[Material provided]

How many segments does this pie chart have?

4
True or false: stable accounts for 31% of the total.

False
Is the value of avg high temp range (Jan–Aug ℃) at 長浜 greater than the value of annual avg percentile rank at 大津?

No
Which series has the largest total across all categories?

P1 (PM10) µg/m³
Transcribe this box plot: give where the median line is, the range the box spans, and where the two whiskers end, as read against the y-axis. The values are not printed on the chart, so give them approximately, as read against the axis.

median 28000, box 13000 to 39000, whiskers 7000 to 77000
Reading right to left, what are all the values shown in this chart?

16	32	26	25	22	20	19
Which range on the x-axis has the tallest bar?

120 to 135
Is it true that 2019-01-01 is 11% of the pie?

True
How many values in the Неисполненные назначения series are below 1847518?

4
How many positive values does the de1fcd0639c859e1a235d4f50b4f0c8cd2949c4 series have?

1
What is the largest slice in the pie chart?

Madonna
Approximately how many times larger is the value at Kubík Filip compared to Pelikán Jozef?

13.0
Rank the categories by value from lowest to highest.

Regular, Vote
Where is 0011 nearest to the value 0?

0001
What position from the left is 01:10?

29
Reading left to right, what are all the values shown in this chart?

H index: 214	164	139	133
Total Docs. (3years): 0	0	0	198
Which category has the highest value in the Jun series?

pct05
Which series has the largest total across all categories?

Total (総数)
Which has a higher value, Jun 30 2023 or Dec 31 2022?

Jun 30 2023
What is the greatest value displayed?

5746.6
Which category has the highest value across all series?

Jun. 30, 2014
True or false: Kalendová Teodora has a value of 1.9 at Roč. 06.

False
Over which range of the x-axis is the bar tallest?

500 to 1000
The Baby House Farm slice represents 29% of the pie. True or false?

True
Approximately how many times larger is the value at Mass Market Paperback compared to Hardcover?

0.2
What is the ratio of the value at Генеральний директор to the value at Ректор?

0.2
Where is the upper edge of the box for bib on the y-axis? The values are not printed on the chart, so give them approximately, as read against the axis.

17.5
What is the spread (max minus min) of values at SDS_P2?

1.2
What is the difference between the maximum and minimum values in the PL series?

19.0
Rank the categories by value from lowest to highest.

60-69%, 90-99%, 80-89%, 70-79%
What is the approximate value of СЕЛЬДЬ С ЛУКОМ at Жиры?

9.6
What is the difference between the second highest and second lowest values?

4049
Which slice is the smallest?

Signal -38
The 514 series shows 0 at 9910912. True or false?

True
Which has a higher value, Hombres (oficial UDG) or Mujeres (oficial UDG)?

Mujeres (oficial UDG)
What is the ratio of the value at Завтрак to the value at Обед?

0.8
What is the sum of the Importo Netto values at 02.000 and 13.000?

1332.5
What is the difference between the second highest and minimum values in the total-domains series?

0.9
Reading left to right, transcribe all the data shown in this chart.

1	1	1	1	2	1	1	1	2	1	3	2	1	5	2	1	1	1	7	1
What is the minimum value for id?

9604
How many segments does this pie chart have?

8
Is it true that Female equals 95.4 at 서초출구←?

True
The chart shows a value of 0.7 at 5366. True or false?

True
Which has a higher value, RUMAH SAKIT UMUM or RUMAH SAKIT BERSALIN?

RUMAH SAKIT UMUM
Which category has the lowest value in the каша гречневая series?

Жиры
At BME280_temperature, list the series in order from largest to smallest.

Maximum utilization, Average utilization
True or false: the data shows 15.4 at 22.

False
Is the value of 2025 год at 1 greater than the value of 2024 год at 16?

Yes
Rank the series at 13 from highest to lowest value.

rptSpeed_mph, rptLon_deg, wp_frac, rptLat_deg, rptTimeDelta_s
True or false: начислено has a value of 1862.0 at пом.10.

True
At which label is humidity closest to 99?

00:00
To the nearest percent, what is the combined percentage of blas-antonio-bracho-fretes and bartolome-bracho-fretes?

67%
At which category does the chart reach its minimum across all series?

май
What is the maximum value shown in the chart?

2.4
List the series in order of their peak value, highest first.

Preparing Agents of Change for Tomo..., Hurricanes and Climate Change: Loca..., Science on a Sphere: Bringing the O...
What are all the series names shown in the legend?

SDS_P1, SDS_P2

[/Material provided]

• [Your instructions]:
Return each line of the listing that contains the string "oficial", treating uppercase and lowercase letters as different.

• [Task result]:
Which has a higher value, Hombres (oficial UDG) or Mujeres (oficial UDG)?
Mujeres (oficial UDG)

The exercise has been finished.